It’s 5.30pm and doors are in just under two hours. We are sat in Tammy Wynette’s old trailer (if you don’t know, look her up!) which now has pride of place in the bizarre backstage of The Assembly. Someone is cooking a fry-up and there is a techie duelling a motorized dalek. It’s all pretty surreal.
We are grinning like two cats inundated with cream when Frank walks in. For a man who tours most nights each year, he doesn’t look particularly tired or world-weary. All in all, he’s pretty laid back. We exchange pleasantries and get talking about Leamington Spa. “What do you think of the … er … bustling metropolis?”. Not the best opener, but enough to set Frank off on a roll for twenty minutes – and the man can talk. He has never been before which is unusual, “given how much we’ve toured … but it’s important that we keep coming to new places, even smaller ones”. We ask whether he prefers playing these sort of intimate venues, reminiscent of his earlier gigs – as opposed to say, Wembley. “It’s good to have a mix”, he tells us.
Over the past couple of years, Frank’s career has gone from strength to strength. He has sold out Wembley Arena and played to a television audience of a billion at the Olympics opening ceremony. The crowds he draws, however, are still pretty diverse. “It’s great, we get old people, young people …”. We interject – both our families are attending the gig. Frank lights up, “That’s fantastic!” Have the crowds changed at all? “I may have lost a few of the scene kids that don’t come anymore because I’m too popular or whatever.” Frank shrugs. A price worth paying perhaps.
We get talking about his time as a student. He studied History at LSE. “I love the subject and there are a lot historical references in my lyrics. I wasn’t at uni much though, always touring with Million Dead [his former punk outfit]. I’d get a call and be asked ‘Where were you Tuesday?’ and I’d reply, ‘Belgium’.”
Steering the conversation back to the present day, we get chatting about Frank’s most recent solo album, England Keep My Bones. The tracks make it clear that his national identity is important to him. But he stops us when we describe it as a ‘patriotic’ album. “I don’t think England is better than anywhere else”, he says. Playing international gigs just reminds him what he loves about the country he grew up in. The best thing about about England? He hesitates and then grins, “Greasy spoon cafés”.

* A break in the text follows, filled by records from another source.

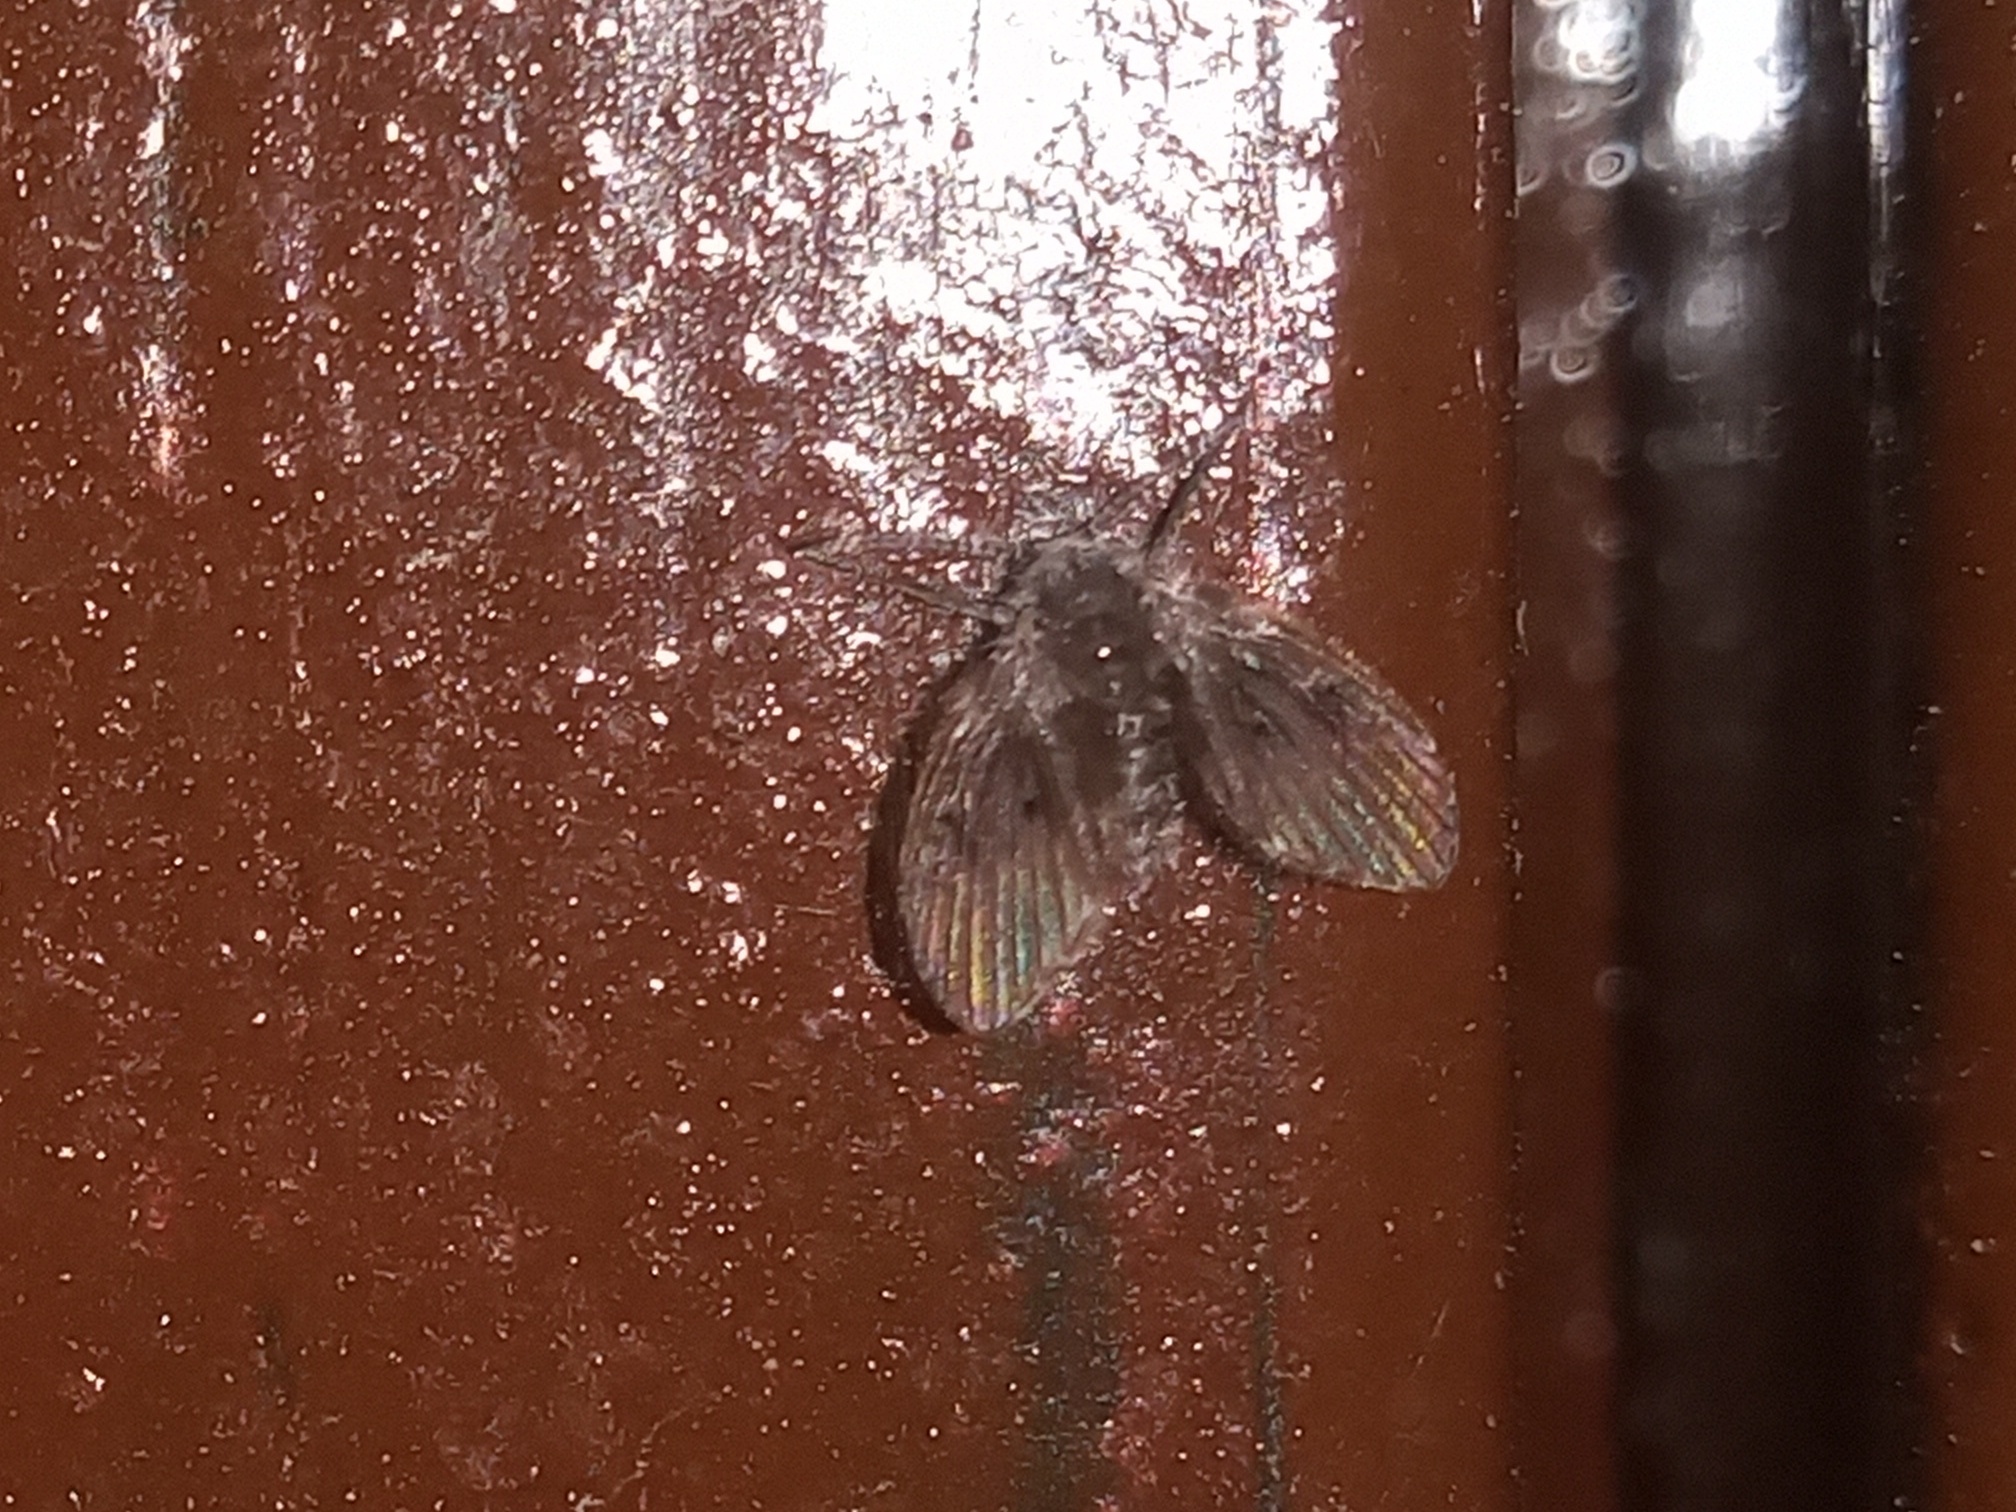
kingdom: Animalia
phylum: Arthropoda
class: Insecta
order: Diptera
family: Psychodidae
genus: Clogmia
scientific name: Clogmia albipunctatus
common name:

Being big fans ourselves, we are keen to hear about the new album (out in March). He talks about it openly and candidly, expressing worries about that awkward album stage – having done three, he says, musicians often have a lapse – and this will be his fifth. “You get comfortable and that’s how artists like U2 – and don’t get me wrong, I’m saying this as a U2 fan – can go from make a song like Sunday Bloody Sunday and then years later, make a song where the chorus is ‘Yeah, yeah, yeah, yeah’.” To get past this this, Frank says he’s decided to push himself, producing a “raw and uncomfortable” album. “Art should be uncomfortable”, he tells us.
The subject of England has been put to bed. It’s back to basics. “I wanted to write it as if I were just a kid in my bedroom – I’m not thinking about a worldwide audience or whatever.” He likens the new record to, “A whiskey. At 3am. Full of tears.” Much of it centres around a break-up – something that Frank is still clearly a little shaken up by. A cheery one then? Frank laughs. It’s clear his success hasn’t gone to his head.
Frank is witty, articulate and increasingly popular. It’s no wonder so many people want to see him as something of a political figure. Last year he was subject to what he describes as a “pretty nasty witch hunt” for some disparaging comments he made about the left – which many assumed he would associate himself with. We tentatively ask him about his (regularly criticised) libertarian politics. “To some extent, when you become a ‘public figure’ you expect to be asked about this stuff. I’m getting thicker skin … but after a while I just can’t be fucked to keep defending and explaining myself.”
We press for his views on the coalition government. He isn’t keen to compare them to the New Labour regime, either favourably or unfavourably. He does say, “I spread my hate equally between the Conservatives and the Lib-Dems. I was never one of these people who liked the Lib-Dems before the coalition. They once proposed a register of journalists … they’re a thoroughly illiberal party.” This is a man who hated Nick Clegg before it was cool.
We bring the interview to a close, He and his music have come a long way, but it’s clear he still loves being on the road. “I’ll slow down a bit at Christmas”, he tells us. “It’s a time when I can remind my family what my face looks like.” Students can relate.